Какие функции мне нужны, чтобы открыть приложение ASP.Net в Интернете?

Question

Прежде чем разрешить доступ к новому сайту, какие шаги необходимо предпринять, чтобы убедиться, что он безопасен и «готов к работе»?

Пока у меня есть следующее:

• регистрация ошибок (через ELMAH)
• SSL включен, и у меня перенаправление с HTTP на HTTPS
• <customErrors mode="RemoteOnly" />
• Скомпилировано без отладки

Мой текущий технический стек - IIS7 & ASP.Net MVC3.

Я уверен, что забыл или не знаю многих других предметов. Любой совет?

Answer 1

1. Защита от инъекций sql. Используйте хранимые процедуры ИЛИ параметризованные операторы SQL. Вы можете использовать динамический sql - но будьте очень осторожны, и если вы это сделаете - убедитесь, что вы используете параметризованные запросы и не формируете операторы SQL 'inline', добавляя переменные.

2. Защита от подделки межсайтовых запросов (CSRF) путем использования Html.AntiForgeryToken

3. Убедитесь, что трассировка выключена

4. Убедитесь, что пользовательские ошибки включены, чтобы клиенту отображались желтые экраны смерти (т. Е. Сведения об ошибках).

5. Защитите от межсайтовых сценариев, убедившись, что любой вывод, отображаемый в вашей системе из вашей модели, базы данных и т. Д., Кодируется с использованием синтаксиса <%: на ваших страницах aspx и простого @XXXX на ваших страницах mvc 3 , поскольку mvc3 кодирует все ПО УМОЛЧАНИЮ, что является большим улучшением по сравнению с предыдущими методами. </p>

6. Убедитесь, что в вашей базе данных нет тестовых аккаунтов.

7. Убедитесь, что никакие действия не могут быть выполнены только строкой запроса - например, передавая / MyApp / DeleteUser / 10. Требуется сообщение для выполнения действия, и эти сообщения должны использовать Html.AntiForgeryToken и [ValidateAntiForgeryToken] на вашем контроллере

8. Убедитесь, что любые пользователи, редактирующие информацию на вашей странице, не могут редактировать (используя такой инструмент, как fiddler) первичный ключ, скрытый на странице, таким образом изменяя, какую запись они редактируют при публикации изменений. Вы можете хэшировать, например, CustomerId на странице в скрытое поле и сравнивать его после публикации, чтобы убедиться, что он совпадает с тем, что есть в модели.

9. Посетите меня в следующем месяце у технического редактора в Атланте, чтобы поговорить о безопасности:)

Answer 2

1. Если вы используете ELMAH, убедитесь, что доступ к обработчику elmah.axd защищен и не открыт.
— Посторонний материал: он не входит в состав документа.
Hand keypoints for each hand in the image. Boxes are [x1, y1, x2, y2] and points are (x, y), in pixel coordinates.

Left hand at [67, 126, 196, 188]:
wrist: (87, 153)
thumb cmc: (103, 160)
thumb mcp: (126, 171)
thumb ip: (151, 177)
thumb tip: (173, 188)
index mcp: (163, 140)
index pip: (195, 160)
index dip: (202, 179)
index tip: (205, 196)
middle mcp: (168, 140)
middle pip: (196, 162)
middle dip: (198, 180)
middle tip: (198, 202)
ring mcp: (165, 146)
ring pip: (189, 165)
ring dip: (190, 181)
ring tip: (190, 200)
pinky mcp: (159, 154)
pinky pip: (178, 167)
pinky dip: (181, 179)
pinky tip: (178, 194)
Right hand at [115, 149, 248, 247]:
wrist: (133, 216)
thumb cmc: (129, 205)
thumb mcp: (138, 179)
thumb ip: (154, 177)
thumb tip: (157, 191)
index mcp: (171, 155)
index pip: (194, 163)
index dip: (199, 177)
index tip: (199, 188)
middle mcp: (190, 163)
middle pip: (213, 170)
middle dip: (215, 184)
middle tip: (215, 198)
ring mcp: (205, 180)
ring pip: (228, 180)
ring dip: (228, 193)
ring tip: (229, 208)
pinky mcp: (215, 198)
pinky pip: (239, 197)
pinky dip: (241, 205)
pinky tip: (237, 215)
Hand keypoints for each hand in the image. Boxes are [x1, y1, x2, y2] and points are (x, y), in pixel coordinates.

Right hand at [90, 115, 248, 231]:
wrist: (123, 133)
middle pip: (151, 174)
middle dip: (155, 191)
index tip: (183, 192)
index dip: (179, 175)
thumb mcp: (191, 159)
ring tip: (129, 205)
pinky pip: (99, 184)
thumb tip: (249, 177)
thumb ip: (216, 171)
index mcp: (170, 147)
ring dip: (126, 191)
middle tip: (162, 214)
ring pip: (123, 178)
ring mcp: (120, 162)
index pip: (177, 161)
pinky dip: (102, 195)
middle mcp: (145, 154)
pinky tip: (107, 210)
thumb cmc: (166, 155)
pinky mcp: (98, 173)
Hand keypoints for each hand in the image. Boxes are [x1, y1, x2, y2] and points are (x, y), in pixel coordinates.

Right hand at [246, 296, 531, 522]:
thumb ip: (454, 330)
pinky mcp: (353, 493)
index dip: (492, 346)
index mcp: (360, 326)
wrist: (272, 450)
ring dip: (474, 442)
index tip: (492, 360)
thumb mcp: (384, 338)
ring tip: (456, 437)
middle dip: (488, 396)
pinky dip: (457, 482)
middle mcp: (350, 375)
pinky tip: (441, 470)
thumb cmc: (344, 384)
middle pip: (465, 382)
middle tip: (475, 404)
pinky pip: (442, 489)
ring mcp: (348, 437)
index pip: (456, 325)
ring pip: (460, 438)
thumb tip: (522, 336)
В противном случае вы даете потенциальным хакерам ценную информацию.

2. Убедитесь, что ваш веб-сервер полностью обновлен с исправлениями и автоматически загружает / устанавливает их, когда они доступны от MS. Слишком много сайтов не в состоянии применить их и получить pwned.

3. Убедитесь, что у вас нулевой динамический sql на вашем сайте; или, по крайней мере, все обрабатывается с помощью параметризованных запросов. Вдобавок к этому, убедитесь, что учетные данные пользователя базы данных заблокированы, чтобы иметь только те возможности, которые вам действительно нужны (подсказка: уровень dbo НЕ подходит).

4. Убедитесь, что каждый бит ввода данных, сделанный пользователем, правильно экранирован, поэтому, если он отображается, он не приводит к проблемам межсайтового скриптинга. В основном, сделайте полный аудит безопасности. Если это достаточно важно, нанять стороннюю фирму, чтобы сделать это.

Answer 3

Чтобы добавить вышесказанное, я всегда запускаю бесплатный инструмент Xenu (http://home.snafu.de/tilman/xenulink.html#Description), чтобы проверить наличие битых ссылок. Даже если вы используете другой инструмент, это обеспечивает отличную двойную проверку.

Рассмотрите возможность размещения файла web.config в каждой подпапке с соответствующими разрешениями. Например, если все изображения хранятся в папке \ images, тогда эта папка не сможет обслуживать файл ASCX, только файлы с соответствующим расширением изображения.

Делаете ли вы что-то удобное для пользователя, когда получаете страницу, не найденную, например, перенаправляете пользователя на страницу поиска? Пользовательские страницы ошибок могут иметь большое значение для повышения удобства использования сайта.

Возможно, вы захотите иметь файл robots.txt и пользовательский значок, элементы которого часто пропускаются.

Answer 4

Первое, что приходит на ум, это поисковая оптимизация (SEO).Для начала используйте SEO Toolkit от MS.